Extrait du document |
○ ○ ○

On dirait que beaucoup de groupes ont du mal à gérer le rythme des tournées de nos jours…
Oui, parce qu’il y a d’abord la période pendant laquelle tu enregistres un album, ensuite il faut partir en tournée et ensuite il faut enregistrer un autre album, c’est une pression constante et à la fin forcément tu fais un burn-out. Et nous ne sommes même pas un gros groupe, ce qui fait peut-être que nous devons faire encore plus de concerts. Dans l’ensemble, je m’amuse énormément et les autres aussi, mais je pense vraiment que c’est nécessaire de faire une pause à un moment donné. Tu vois quand tu te rends compte que vraiment, il faut faire une pause maintenant.
En novembre 2018 le groupe annonce qu’il se sépare de Dorian Sorriaux. Cette annonce a été une grande surprise et a même peut-être été synonyme de déception pour les fans ; de son côté, Dorian a simplement déclaré qu’il en avait un peu assez de faire des riffs. Vous vous attendiez à son départ après toutes ces années ?

○ ○ ○

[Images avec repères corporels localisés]
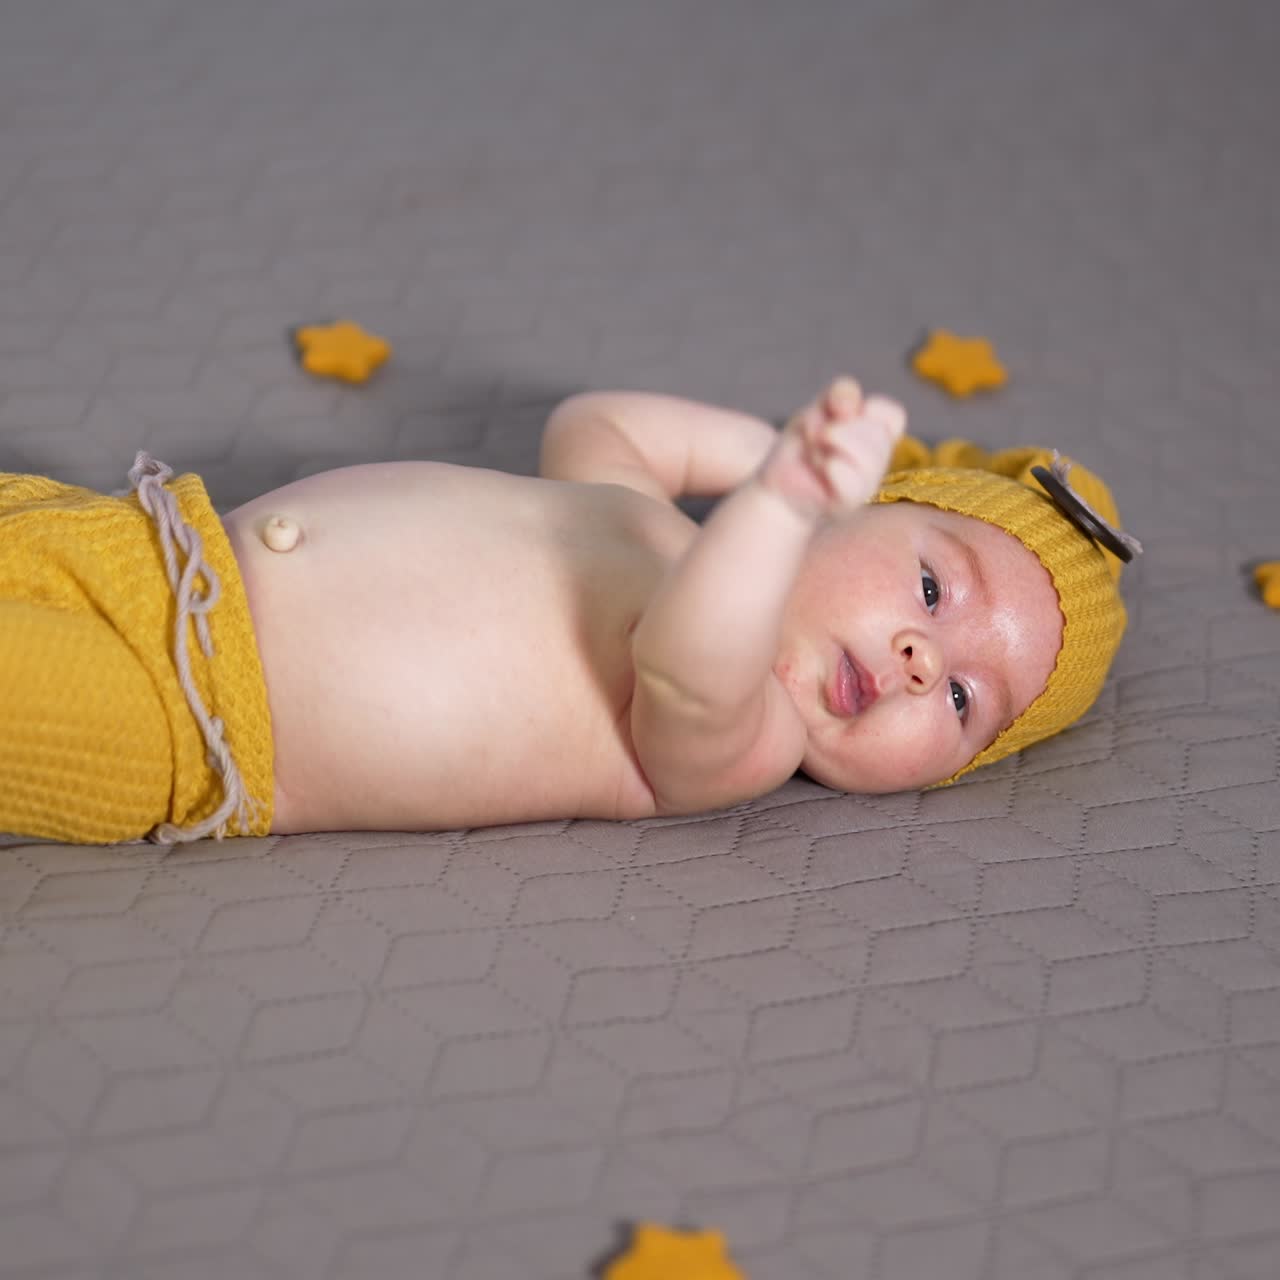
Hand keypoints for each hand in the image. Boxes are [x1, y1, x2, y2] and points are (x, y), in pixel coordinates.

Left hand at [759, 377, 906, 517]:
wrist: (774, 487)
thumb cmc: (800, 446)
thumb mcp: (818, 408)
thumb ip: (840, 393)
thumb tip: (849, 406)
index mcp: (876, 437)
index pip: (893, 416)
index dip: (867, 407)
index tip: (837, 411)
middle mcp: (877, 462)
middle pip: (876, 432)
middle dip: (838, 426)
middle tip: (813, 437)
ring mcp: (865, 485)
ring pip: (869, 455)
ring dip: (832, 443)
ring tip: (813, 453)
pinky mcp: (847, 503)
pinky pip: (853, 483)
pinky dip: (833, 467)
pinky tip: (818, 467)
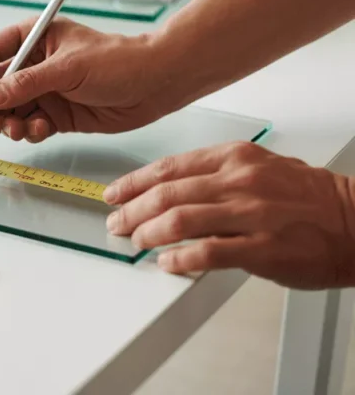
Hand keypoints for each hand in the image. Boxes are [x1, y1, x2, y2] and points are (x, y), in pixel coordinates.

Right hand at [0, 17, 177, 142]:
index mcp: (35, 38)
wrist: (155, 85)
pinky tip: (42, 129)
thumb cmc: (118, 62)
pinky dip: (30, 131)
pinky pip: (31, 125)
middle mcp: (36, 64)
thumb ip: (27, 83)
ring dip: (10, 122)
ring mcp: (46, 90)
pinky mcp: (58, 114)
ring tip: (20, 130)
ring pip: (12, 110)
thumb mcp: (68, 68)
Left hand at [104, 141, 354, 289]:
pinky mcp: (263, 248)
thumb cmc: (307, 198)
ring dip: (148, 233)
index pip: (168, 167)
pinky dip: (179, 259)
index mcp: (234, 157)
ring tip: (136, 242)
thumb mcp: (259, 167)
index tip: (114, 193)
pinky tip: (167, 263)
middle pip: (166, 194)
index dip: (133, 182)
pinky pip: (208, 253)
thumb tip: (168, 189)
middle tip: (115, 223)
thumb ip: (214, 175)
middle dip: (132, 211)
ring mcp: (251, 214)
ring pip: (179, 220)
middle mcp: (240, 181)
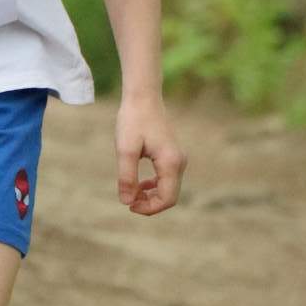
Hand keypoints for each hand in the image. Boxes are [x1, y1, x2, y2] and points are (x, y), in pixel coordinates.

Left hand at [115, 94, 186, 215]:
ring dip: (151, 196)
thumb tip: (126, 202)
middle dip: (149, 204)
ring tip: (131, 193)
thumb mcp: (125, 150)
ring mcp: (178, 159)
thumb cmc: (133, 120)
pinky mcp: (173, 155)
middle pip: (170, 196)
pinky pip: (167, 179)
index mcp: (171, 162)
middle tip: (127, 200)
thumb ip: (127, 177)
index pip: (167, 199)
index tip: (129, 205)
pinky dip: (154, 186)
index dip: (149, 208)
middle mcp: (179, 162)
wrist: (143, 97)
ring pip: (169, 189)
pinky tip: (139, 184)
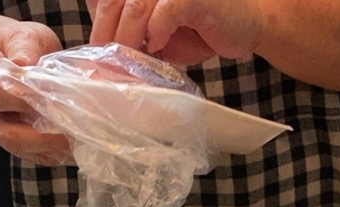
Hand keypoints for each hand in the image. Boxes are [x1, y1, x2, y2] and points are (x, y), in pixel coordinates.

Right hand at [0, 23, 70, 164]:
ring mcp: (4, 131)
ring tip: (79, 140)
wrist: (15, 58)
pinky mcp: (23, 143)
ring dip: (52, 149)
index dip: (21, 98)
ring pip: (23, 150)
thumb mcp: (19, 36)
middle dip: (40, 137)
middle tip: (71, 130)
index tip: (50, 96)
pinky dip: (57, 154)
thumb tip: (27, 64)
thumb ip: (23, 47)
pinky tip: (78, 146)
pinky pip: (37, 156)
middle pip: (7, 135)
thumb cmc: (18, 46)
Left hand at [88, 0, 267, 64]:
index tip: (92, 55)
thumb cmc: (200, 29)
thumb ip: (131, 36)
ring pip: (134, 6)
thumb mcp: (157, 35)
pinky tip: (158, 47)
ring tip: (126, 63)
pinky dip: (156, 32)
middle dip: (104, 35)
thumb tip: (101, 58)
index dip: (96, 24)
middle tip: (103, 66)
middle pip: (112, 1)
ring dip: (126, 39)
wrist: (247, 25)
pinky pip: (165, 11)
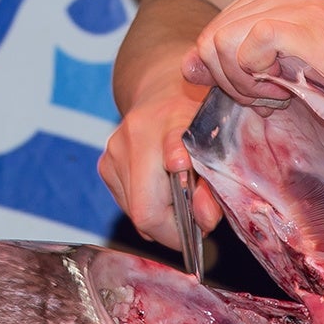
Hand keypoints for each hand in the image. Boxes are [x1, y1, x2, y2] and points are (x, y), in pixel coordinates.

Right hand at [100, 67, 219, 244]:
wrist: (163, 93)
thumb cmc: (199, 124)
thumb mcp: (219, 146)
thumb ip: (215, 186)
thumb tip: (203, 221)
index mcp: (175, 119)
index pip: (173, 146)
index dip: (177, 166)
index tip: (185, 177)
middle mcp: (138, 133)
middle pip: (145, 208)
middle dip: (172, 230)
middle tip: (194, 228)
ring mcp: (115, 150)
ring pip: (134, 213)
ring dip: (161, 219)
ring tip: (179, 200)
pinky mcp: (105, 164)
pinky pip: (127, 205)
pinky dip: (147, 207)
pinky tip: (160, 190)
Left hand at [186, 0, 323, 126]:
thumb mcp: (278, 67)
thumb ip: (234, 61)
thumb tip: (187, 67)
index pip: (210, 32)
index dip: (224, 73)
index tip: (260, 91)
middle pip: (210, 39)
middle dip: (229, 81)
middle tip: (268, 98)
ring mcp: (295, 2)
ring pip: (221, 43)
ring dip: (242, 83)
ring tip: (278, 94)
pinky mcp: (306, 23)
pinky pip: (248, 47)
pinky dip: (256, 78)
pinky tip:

○ ○ ○

Consigne |
Répondez brièvement aux questions suivantes à partir de l'extrait du document.
(a) Quelles étapes successives sont citées comme source d'une pression constante ?
(b) De quel membre le groupe annonce-t-il se séparer, et à quelle date ?
(c) Qu'a déclaré ce membre au sujet de son départ ?

Corrigé |
(a) Enregistrer un album, partir en tournée, puis enregistrer un autre album.
(b) De Dorian Sorriaux, en novembre 2018.
(c) Il a déclaré qu'il en avait un peu assez de faire des riffs.